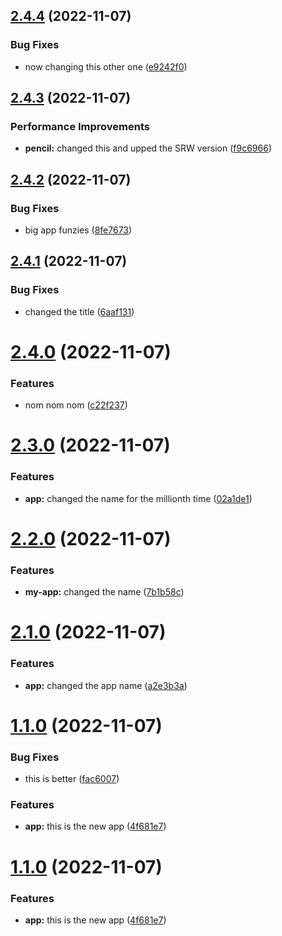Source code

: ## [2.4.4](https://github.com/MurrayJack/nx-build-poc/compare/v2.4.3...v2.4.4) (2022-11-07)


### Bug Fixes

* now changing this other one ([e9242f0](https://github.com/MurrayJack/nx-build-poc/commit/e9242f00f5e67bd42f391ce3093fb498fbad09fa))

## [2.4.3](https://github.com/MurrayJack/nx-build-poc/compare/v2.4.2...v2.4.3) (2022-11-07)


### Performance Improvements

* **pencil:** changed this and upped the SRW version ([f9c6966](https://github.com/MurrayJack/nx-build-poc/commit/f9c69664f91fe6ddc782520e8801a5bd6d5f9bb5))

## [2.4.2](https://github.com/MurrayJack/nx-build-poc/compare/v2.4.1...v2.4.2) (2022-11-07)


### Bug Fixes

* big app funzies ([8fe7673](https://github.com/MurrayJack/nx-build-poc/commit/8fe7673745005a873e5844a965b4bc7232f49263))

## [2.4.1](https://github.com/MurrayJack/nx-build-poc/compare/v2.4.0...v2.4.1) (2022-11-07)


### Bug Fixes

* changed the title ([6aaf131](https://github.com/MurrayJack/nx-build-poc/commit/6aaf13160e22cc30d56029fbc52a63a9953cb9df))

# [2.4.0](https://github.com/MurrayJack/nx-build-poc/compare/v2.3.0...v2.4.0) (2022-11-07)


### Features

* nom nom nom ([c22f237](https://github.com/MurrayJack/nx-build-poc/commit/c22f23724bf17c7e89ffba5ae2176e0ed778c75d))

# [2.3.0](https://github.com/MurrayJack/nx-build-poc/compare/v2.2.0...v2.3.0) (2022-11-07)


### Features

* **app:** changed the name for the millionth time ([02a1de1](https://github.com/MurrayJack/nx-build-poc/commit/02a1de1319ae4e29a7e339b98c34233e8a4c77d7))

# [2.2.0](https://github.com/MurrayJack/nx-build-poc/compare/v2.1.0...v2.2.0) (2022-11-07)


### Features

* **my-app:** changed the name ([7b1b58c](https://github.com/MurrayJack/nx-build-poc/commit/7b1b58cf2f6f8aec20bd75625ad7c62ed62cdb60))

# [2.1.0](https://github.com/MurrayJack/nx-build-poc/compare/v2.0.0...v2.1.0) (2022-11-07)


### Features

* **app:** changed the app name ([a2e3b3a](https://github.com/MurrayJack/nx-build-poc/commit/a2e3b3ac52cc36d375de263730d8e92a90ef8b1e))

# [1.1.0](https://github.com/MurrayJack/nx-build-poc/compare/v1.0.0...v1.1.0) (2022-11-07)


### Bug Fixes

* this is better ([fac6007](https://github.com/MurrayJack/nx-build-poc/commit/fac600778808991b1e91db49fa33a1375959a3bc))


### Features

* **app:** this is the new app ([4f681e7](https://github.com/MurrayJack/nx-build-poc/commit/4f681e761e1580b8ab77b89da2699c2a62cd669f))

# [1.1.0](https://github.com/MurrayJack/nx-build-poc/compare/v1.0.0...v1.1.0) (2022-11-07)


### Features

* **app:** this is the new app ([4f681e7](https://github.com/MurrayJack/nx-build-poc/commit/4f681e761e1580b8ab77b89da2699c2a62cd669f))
======
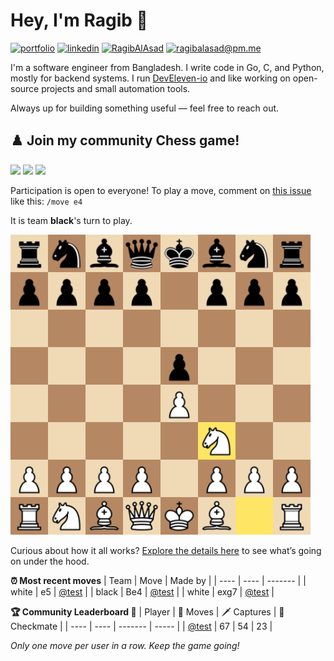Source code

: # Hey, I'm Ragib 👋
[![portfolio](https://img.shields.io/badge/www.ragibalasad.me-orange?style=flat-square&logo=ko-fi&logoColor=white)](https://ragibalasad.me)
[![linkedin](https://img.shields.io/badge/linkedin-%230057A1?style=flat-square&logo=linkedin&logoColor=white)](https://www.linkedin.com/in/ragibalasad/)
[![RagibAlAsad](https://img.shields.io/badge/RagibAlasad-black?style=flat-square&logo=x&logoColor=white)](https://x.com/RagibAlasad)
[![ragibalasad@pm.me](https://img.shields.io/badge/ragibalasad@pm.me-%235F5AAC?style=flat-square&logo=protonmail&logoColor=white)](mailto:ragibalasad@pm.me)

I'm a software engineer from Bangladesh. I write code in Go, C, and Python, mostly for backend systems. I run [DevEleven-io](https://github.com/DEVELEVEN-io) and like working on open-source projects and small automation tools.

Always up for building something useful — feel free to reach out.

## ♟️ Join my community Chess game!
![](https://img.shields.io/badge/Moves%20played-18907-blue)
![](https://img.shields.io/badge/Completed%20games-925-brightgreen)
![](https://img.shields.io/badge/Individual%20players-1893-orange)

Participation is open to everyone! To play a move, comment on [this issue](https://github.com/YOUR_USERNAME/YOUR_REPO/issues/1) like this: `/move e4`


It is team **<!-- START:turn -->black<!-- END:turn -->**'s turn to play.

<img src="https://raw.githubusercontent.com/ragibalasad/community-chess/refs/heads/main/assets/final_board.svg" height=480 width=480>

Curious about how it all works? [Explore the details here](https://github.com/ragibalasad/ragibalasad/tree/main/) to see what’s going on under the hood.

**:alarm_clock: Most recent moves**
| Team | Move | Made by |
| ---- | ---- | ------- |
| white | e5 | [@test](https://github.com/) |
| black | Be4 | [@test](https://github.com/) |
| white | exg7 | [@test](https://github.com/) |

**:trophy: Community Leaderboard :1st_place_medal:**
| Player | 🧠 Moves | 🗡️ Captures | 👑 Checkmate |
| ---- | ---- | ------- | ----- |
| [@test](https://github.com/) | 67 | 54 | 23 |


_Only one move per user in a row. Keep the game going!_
======
→ **Work instructions**
Nothing but a number should be given: the number of lines in the records that contain the word "logoColor".

→ **Your solution**
4